Describing herself a purist when it comes to cinematography, Foley thinks features like "tiny world" — and perhaps even VR, thanks to a clunky headset-based consumption model — will be short-lived in the grand scheme of filmmaking. The viewpoint is not one you would expect from a team lead working on a 360-degree camera. Spherical capture often goes hand-in-hand with VR headset viewing, and indeed GoPro presented much of its Fusion content on Samsung Gear VR headsets during last week's event.

However, the VR slant disregards Fusion's real trick: OverCapture. The software-driven function lets filmmakers pull slices from anywhere in the 5.2K spherical stream. An integral part of the Fusion experience, OverCapture can reproduce traditional camera framing, including pan, tilt and tracking shots, from a single static unit without the usual fisheye look that is typically part and parcel of 360-degree capture.

OverCapture opens a world of possibility for videographers. Set up a Fusion in the middle of a crowded scene and capture footage on all sides — including above and below — simultaneously, then pick and choose what angles make it to the final cut.

In many ways, Fusion replaces multi-cam setups like those seen in popular automotive videos. Instead of attaching five or six GoPro Hero cameras to your hood, fenders and bumpers, just mount one Fusion to achieve similar results. As an added bonus, OverCapture lets users perform pan and tilt without bulky rigs.

It is this level of flexibility that makes Fusion such a powerful platform, and one that has taken GoPro well over a year to realize.

Spherical camera hardware has been around for years, Foley notes, but no single product has been backed by an effective software solution. This, along with a lack of imaginative marketing on the part of camera makers, has hindered wide consumer adoption. GoPro is looking to create a compelling use case when it launches Fusion later this year, Foley says.

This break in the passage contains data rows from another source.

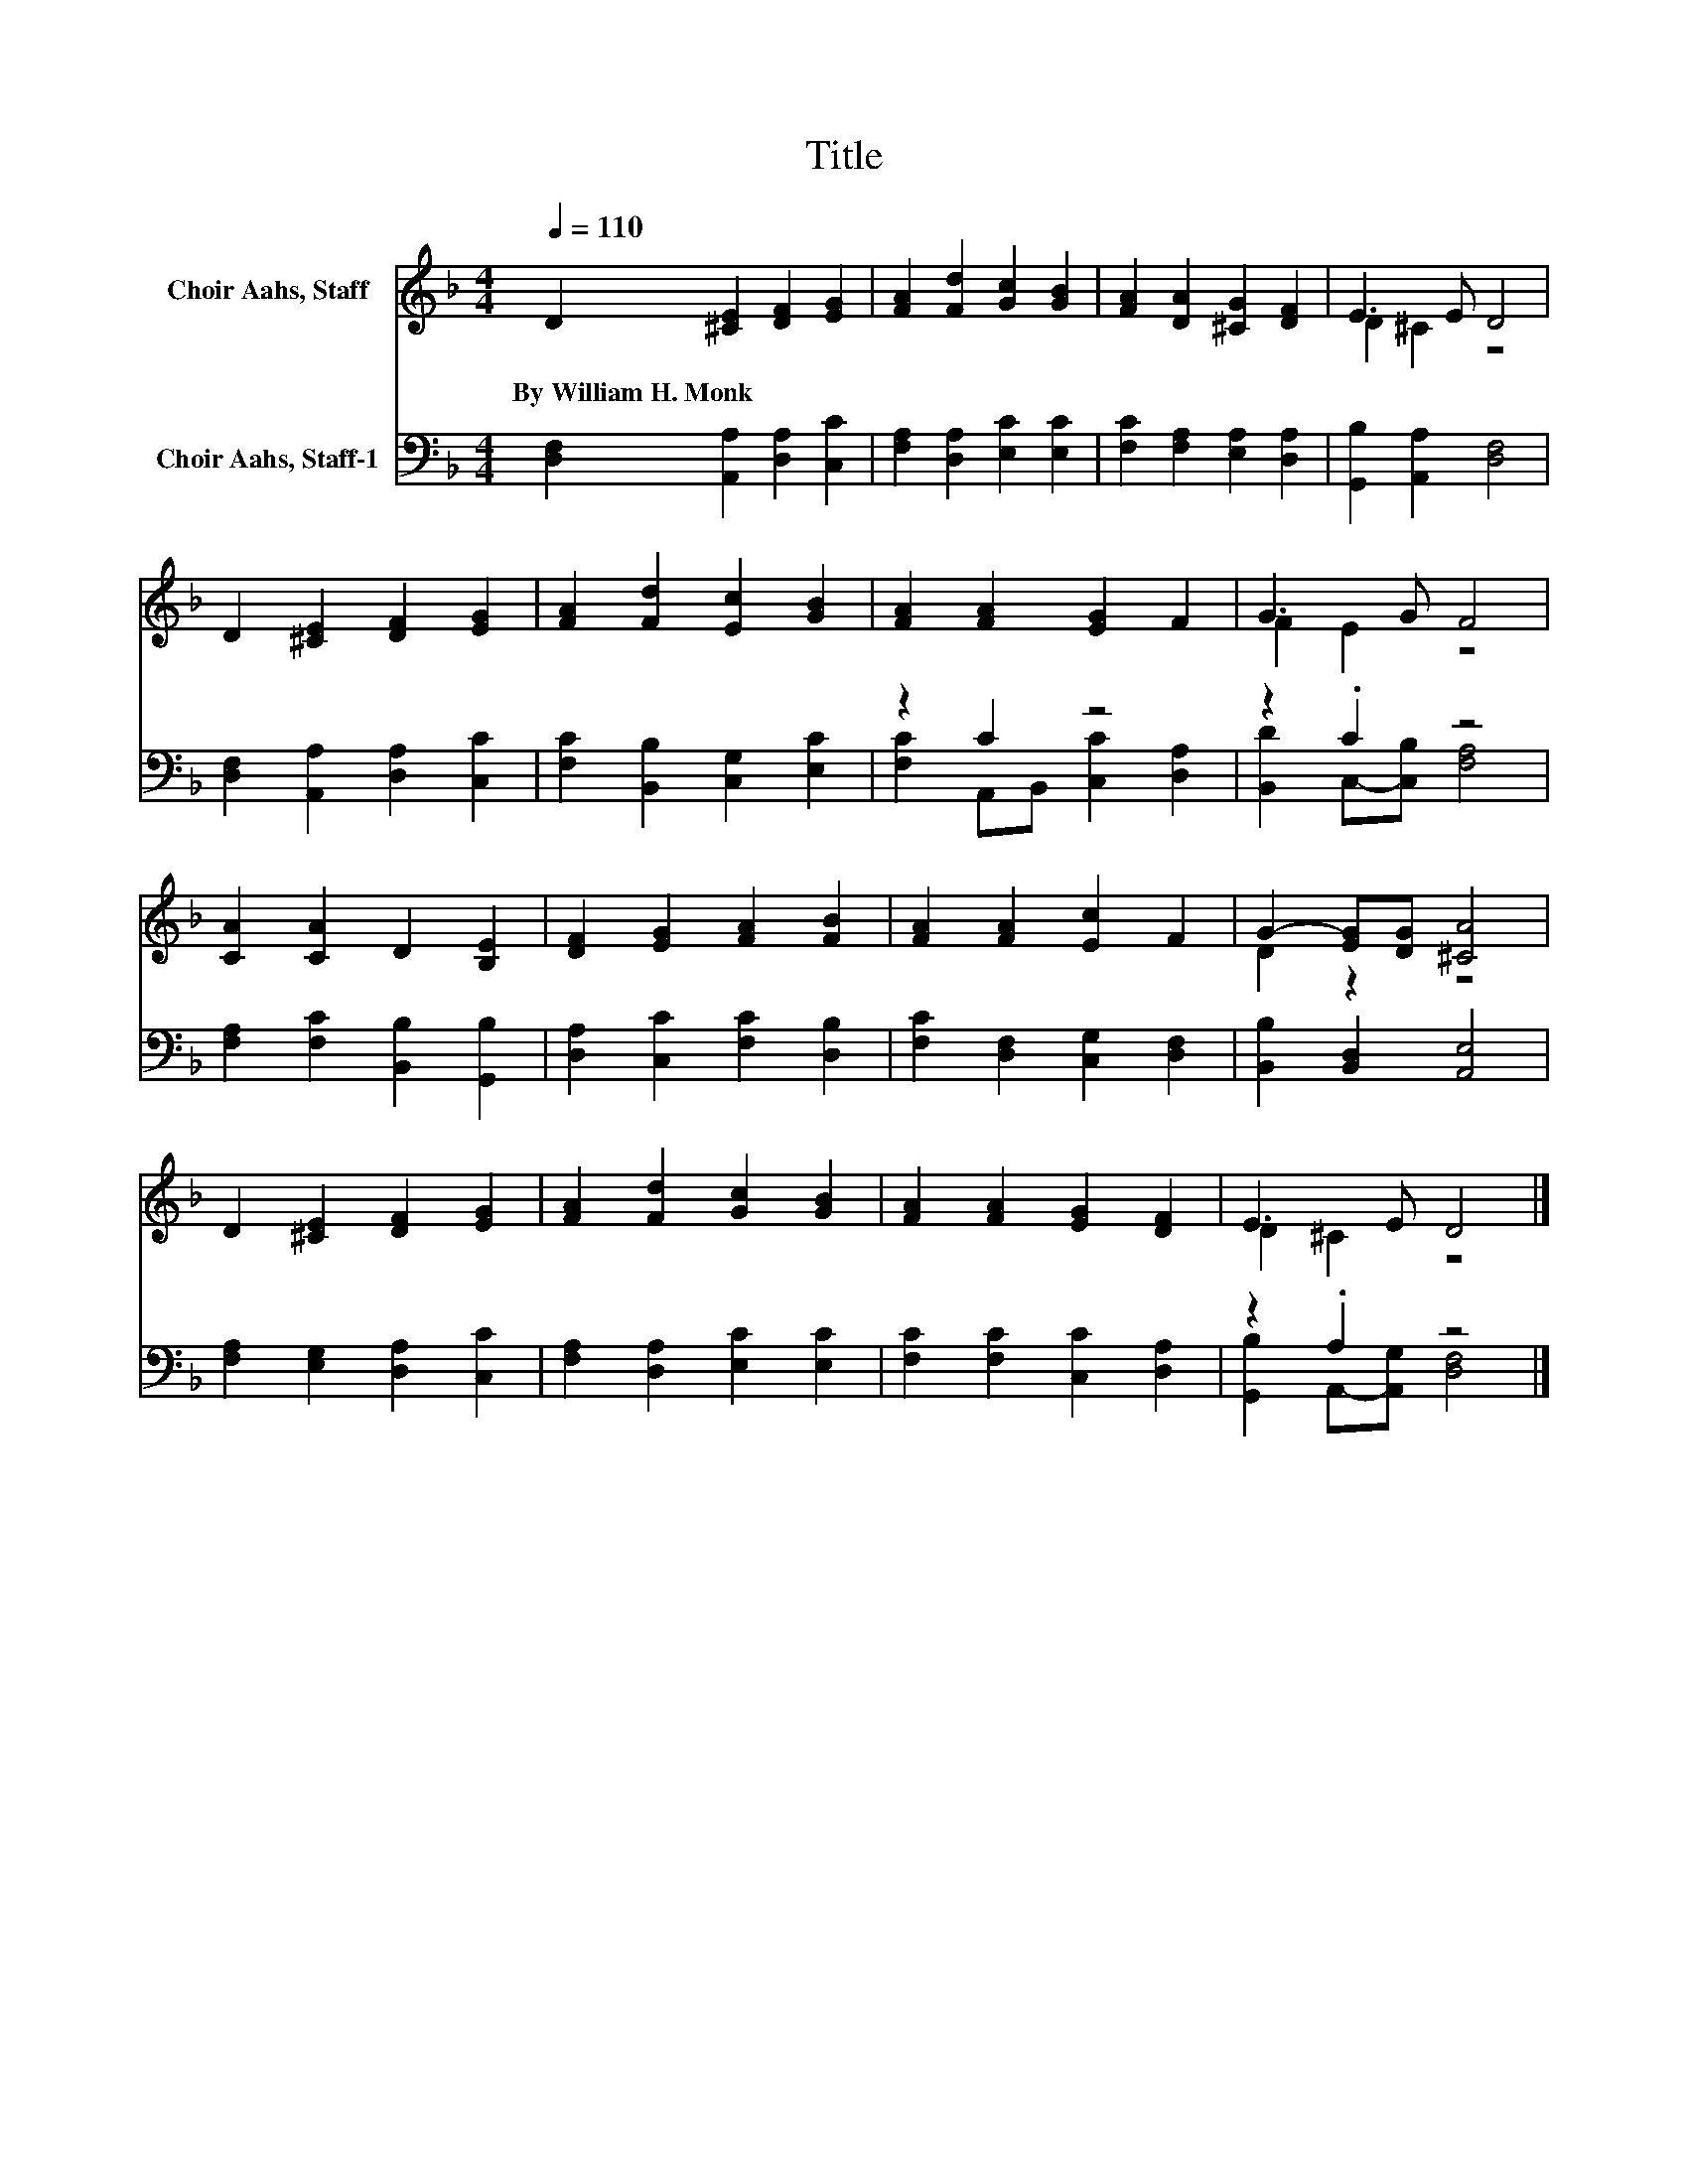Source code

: X:1
T:Title
%%score ( 1 2 ) ( 3 4 )
L:1/8
Q:1/4=110
M:4/4
K:F
V:1 treble nm="Choir Aahs, Staff"
V:2 treble 
V:3 bass nm="Choir Aahs, Staff-1"
V:4 bass 
V:1
 D2 [^CE]2 [DF]2 [EG]2 | [FA]2 [Fd]2 [Gc]2 [GB]2 | [FA]2 [DA]2 [^CG]2 [DF]2 | E3 E D4 | %4
w: By~William~H.~Monk * * *||||
 D2 [^CE]2 [DF]2 [EG]2 | [FA]2 [Fd]2 [Ec]2 [GB]2 | [FA]2 [FA]2 [EG]2 F2 | G3 G F4 | %8
w: ||||
 [CA]2 [CA]2 D2 [B,E]2 | [DF]2 [EG]2 [FA]2 [FB]2 | [FA]2 [FA]2 [Ec]2 F2 | G2- [EG][DG] [^CA]4 | %12
w: ||||
 D2 [^CE]2 [DF]2 [EG]2 | [FA]2 [Fd]2 [Gc]2 [GB]2 | [FA]2 [FA]2 [EG]2 [DF]2 | E3 E D4 |] %16
w: ||||
V:2
 x8 | x8 | x8 | D2 ^C2 z4 | x8 | x8 | x8 | F2 E2 z4 | x8 | x8 | x8 | D2 z2 z4 | x8 | x8 | x8 | %15
 D2 ^C2 z4 |] %16
V:3
 [D,F,]2 [A,,A,]2 [D,A,]2 [C,C]2 | [F,A,]2 [D,A,]2 [E,C]2 [E,C]2 | [F,C]2 [F,A,]2 [E,A,]2 [D,A,]2 | %3
 [G,,B,]2 [A,,A,]2 [D,F,]4 | [D,F,]2 [A,,A,]2 [D,A,]2 [C,C]2 | [F,C]2 [B,,B,]2 [C,G,]2 [E,C]2 | %6
 z2 C2 z4 | z2 .C2 z4 | [F,A,]2 [F,C]2 [B,,B,]2 [G,,B,]2 | [D,A,]2 [C,C]2 [F,C]2 [D,B,]2 | %10
 [F,C]2 [D,F,]2 [C,G,]2 [D,F,]2 | [B,,B,]2 [B,,D,]2 [A,,E,]4 | [F,A,]2 [E,G,]2 [D,A,]2 [C,C]2 | %13
 [F,A,]2 [D,A,]2 [E,C]2 [E,C]2 | [F,C]2 [F,C]2 [C,C]2 [D,A,]2 | z2 .A,2 z4 |] %16
V:4
 x8 | x8 | x8 | x8 | x8 | x8 | [F,C]2 A,,B,, [C,C]2 [D,A,]2 | [B,,D]2 C,-[C,B,] [F,A,]4 | x8 | x8 | %10
 x8 | x8 | x8 | x8 | x8 | [G,,B,]2 A,,-[A,,G,] [D,F,]4 |] %16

As part of that effort, the company is opening Fusion access to established production houses and experienced filmmakers in a pilot program this summer. The program is less about setting a benchmark than showing off what the device is capable of achieving, and hopefully serving as a starting point for future Fusion owners.

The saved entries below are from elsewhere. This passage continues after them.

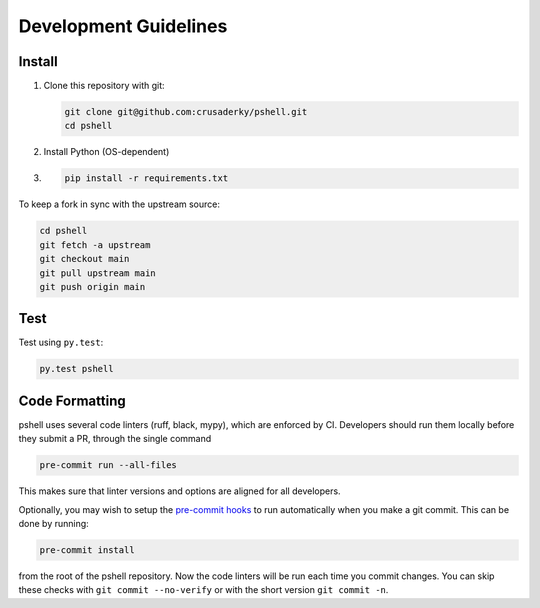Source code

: Development Guidelines
======================

Install
-------

1. Clone this repository with git:

   .. code-block:: bash

      git clone git@github.com:crusaderky/pshell.git
      cd pshell

2. Install Python (OS-dependent)
3. .. code-block:: bash
   
      pip install -r requirements.txt

To keep a fork in sync with the upstream source:

.. code-block:: bash

   cd pshell
   git fetch -a upstream
   git checkout main
   git pull upstream main
   git push origin main

Test
----

Test using ``py.test``:

.. code-block:: bash

   py.test pshell

Code Formatting
---------------

pshell uses several code linters (ruff, black, mypy), which are enforced by CI.
Developers should run them locally before they submit a PR, through the single command

.. code-block:: bash

    pre-commit run --all-files

This makes sure that linter versions and options are aligned for all developers.

Optionally, you may wish to setup the `pre-commit hooks <https://pre-commit.com/>`_ to
run automatically when you make a git commit. This can be done by running:

.. code-block:: bash

   pre-commit install

from the root of the pshell repository. Now the code linters will be run each time
you commit changes. You can skip these checks with ``git commit --no-verify`` or with
the short version ``git commit -n``.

GoPro brought about ten working Fusion units to the Mountain Games, which floated around the event capturing footage from kayaking to dog jumping. Foley and her team combed through the content and presented a short video produced in both 2D with OverCapture and VR, snippets of which can be seen below.

Since OverCapture is in large part a software feature, copycat solutions will undoubtedly make their way to market. But Foley, who keeps a collection of 360-degree cameras at her desk at work, isn't worried. From what she has seen, competing spherical camera makers are nowhere near supporting similar feature sets. In other words, GoPro will own the market when Fusion launches.

Hardware is, of course, a key element in the ultimate success of Fusion and GoPro has put just as much effort into the device as it has in supporting software. For example, each of Fusion's two cameras can compensate for lighting conditions independently, a feature not seen on other spherical cameras. And while GoPro failed to confirm whether Fusion will be waterproof, we saw one unit take on low level rapids in a kayak, while another remained in working order after sitting in a pool for over five minutes.

While we were lucky enough to see the first functional Fusion units operating in the wild, GoPro stayed mum on what's going on beneath the camera's sleek gray exterior. The company was even reluctant to discuss Fusion's offset lenses, one of its most distinguishing features. Foley told us the design facilitates advanced imaging techniques like accurate stitching, but declined to comment further. More information will be revealed when Fusion officially launches later this year.

Foley mused that she could have used couple of Fusions to film her wedding, but guests would have had to sign non-disclosure agreements. She was half joking, but the idea of capturing a live event with just two or three cameras might not be that far from fiction. And with Fusion, that reality is just off the tiny world horizon.